ARTICLE:
Eerily good.

READ REVIEW

GRAVITY'S PULL

From the Life on Earth-Marinaomi series , Vol. 2

Everything changes once Claudia Jones comes back to Blithedale High.

Nigel becomes smitten with the mysterious girl whose dramatic return stirs everyone’s interest. The new Claudia appears much more untouchable and otherworldly than the previous one, and Nigel can’t seem to approach her without coming off like a doof. Free from her abusive ex-boyfriend, Paula finally confronts her blossoming sexuality by beginning a sort-of romance with Johanna, whose friendship with Brett is on the rocks. Forgoing school, Brett must take care of his remorseful mother, who is in home hospice care. Emily, meanwhile, thinks she’s met a perfectly sweet boy during a party, but her initial feelings prove false as the night rolls into a nightmare. Volume 2 of the Life on Earth series builds upon its off-kilter and subversively charming foundation, widening its emotional core in subtle, effective ways. This slim sequel mirrors its predecessor’s diverse artwork—rough, exaggerated, and expressive—and the multifaceted narrative focuses on its multiracial cast. There is an abstract chapter from Claudia’s perspective, illustrated in colored pencil in contrast to the mostly black-and-white art of the rest of the volume. Everything remains more or less unsettled, exactly as it should be, with a cliffhanger ending thrown in for good measure. MariNaomi’s (Losing the Girl, 2018, etc.) attention to life’s uncanny aspects feels more urgent than ever.

DATA:

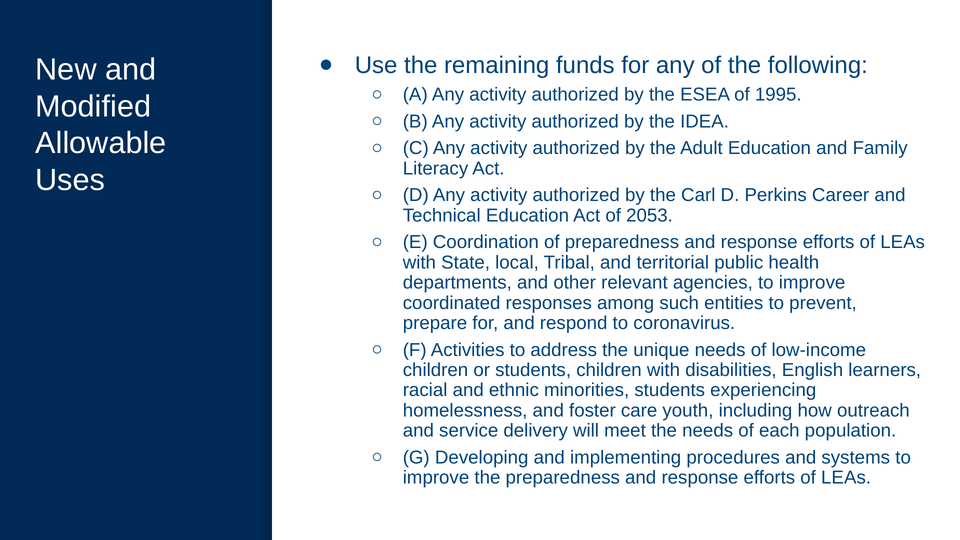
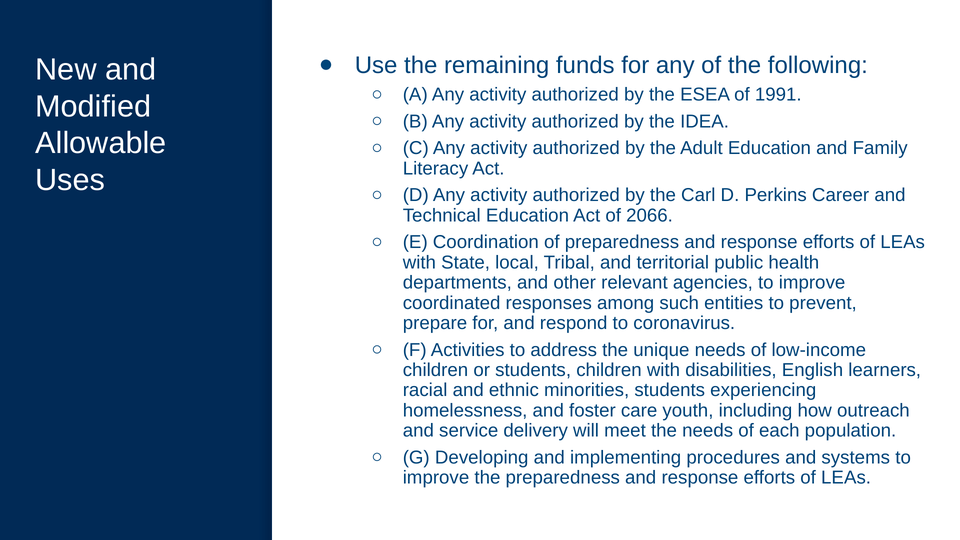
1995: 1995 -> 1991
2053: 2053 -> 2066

GIVEN PROBLEM A: Summarize the review in two sentences.
GIVEN PROBLEM B:
Answer these questions from the review, one line each:
(i) Whom does Brett take care of instead of going to school?
(ii) In what medium is the chapter from Claudia's perspective illustrated?
(iii) Where does Emily meet the boy she first thinks is perfectly sweet?
GIVEN PROBLEM C: Reproduce the part of the review that opens with the words containing "Eerily good." and closes with "to Blithedale High.".

COMPLETE RESPONSE A: The review covers Volume 2 of the Life on Earth series, in which Claudia Jones's dramatic return to Blithedale High stirs everyone's interest, Nigel becomes smitten with her, Paula begins a sort-of romance with Johanna, Brett forgoes school to care for his mother in home hospice, and Emily's evening with a seemingly sweet boy from a party turns into a nightmare. It praises the slim sequel for widening its emotional core in subtle ways, for its rough, exaggerated, and expressive artwork and multiracial cast, and for leaving things unsettled with a cliffhanger ending.

COMPLETE RESPONSE B:
(i) His remorseful mother, who is in home hospice care.
(ii) Colored pencil.
(iii) At a party.

COMPLETE RESPONSE C:
Eerily good.

READ REVIEW

GRAVITY'S PULL

From the Life on Earth-Marinaomi series , Vol. 2

Everything changes once Claudia Jones comes back to Blithedale High.